▶ **Requirement**
Output the data below exactly, without images.

Data excerpt: Begin

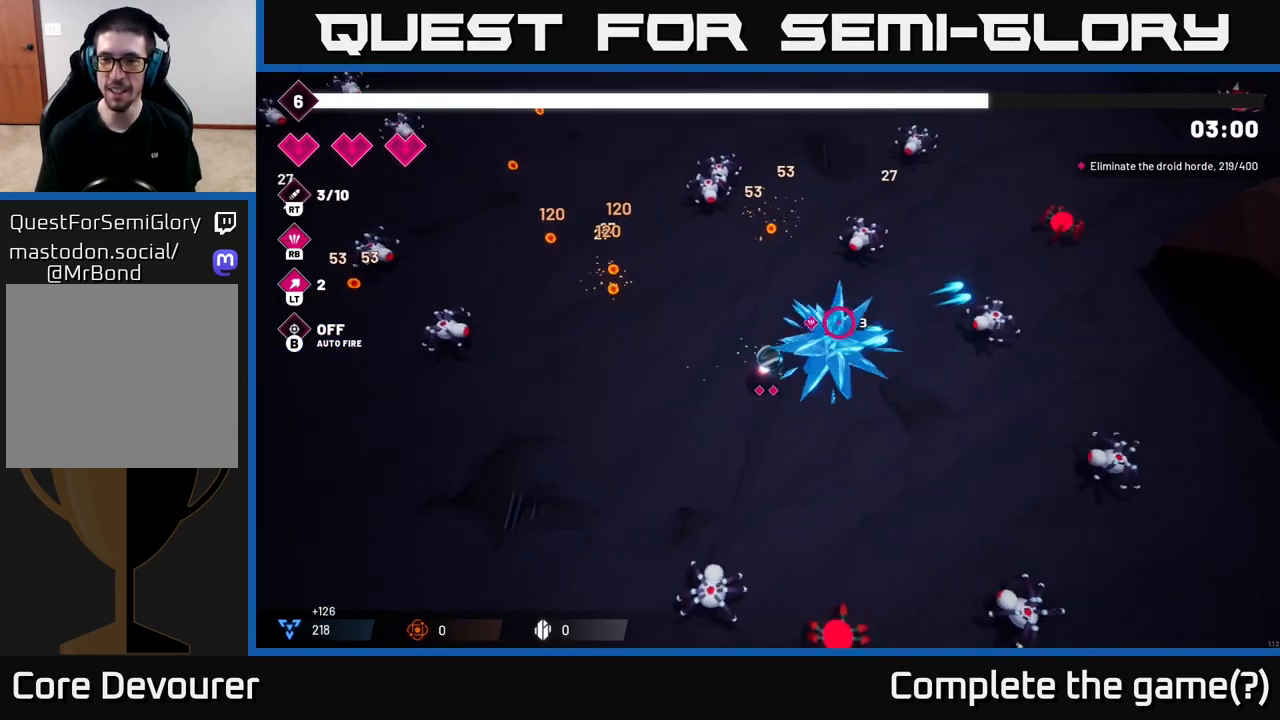
{"buttons": ["R2"], "left_stick": "right", "right_stick": "up-right", "events": []}
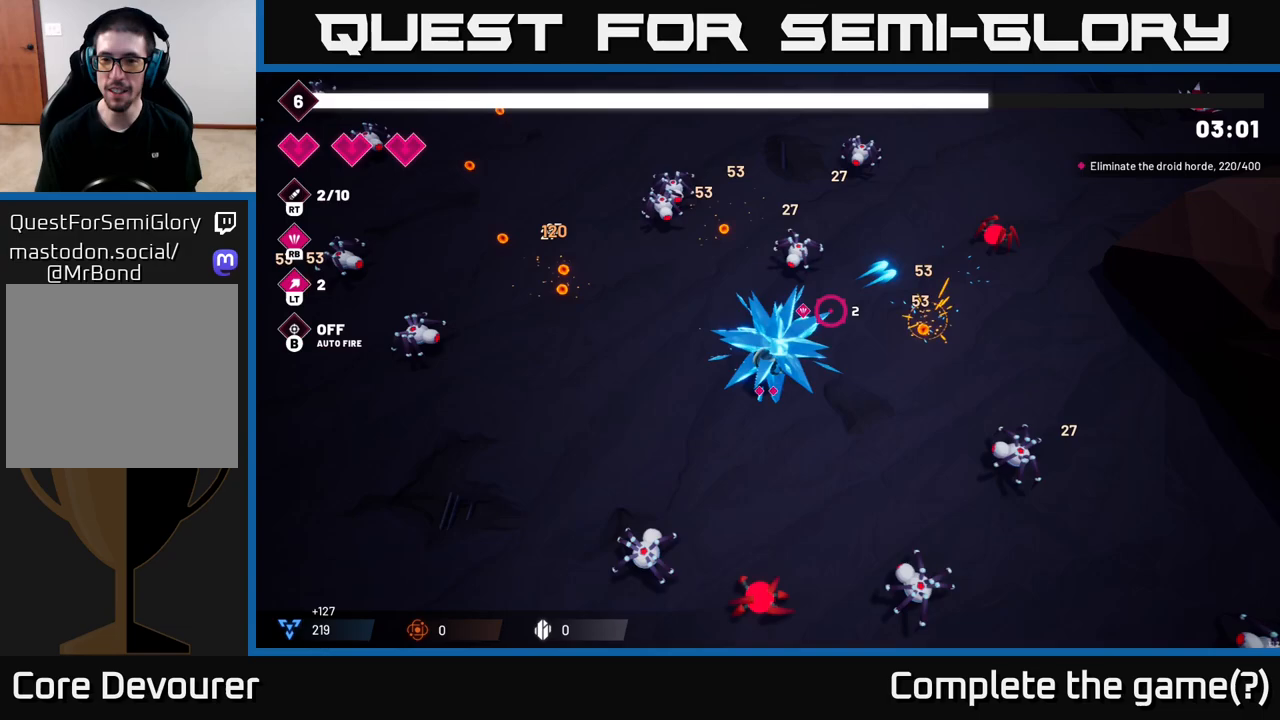
{"buttons": ["R2"], "left_stick": "up-right", "right_stick": "up-right", "events": [[333, "left_stick", "up-right"]]}
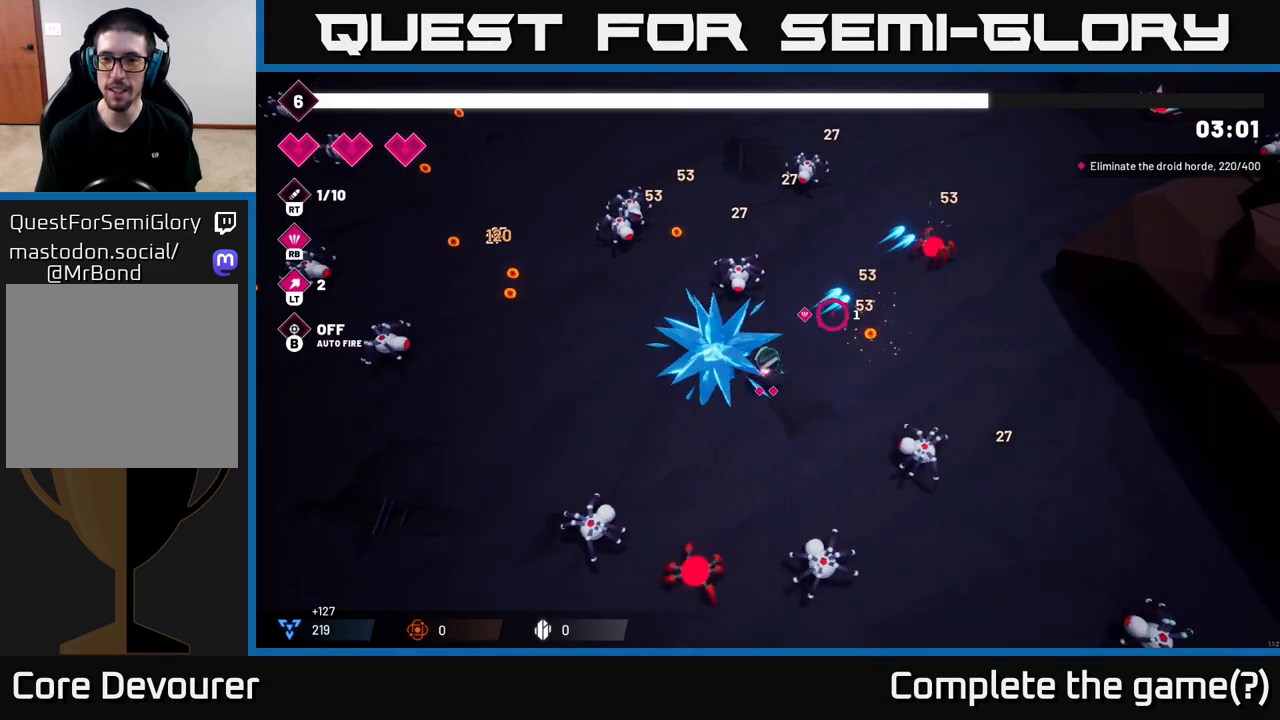
{"buttons": [], "left_stick": "up-right", "right_stick": "up-right", "events": [[133, "R2", "up"]]}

Data excerpt: End

▶ **Solution to the problem**
{"buttons": ["R2"], "left_stick": "right", "right_stick": "up-right", "events": []}
{"buttons": ["R2"], "left_stick": "up-right", "right_stick": "up-right", "events": [[333, "left_stick", "up-right"]]}
{"buttons": [], "left_stick": "up-right", "right_stick": "up-right", "events": [[133, "R2", "up"]]}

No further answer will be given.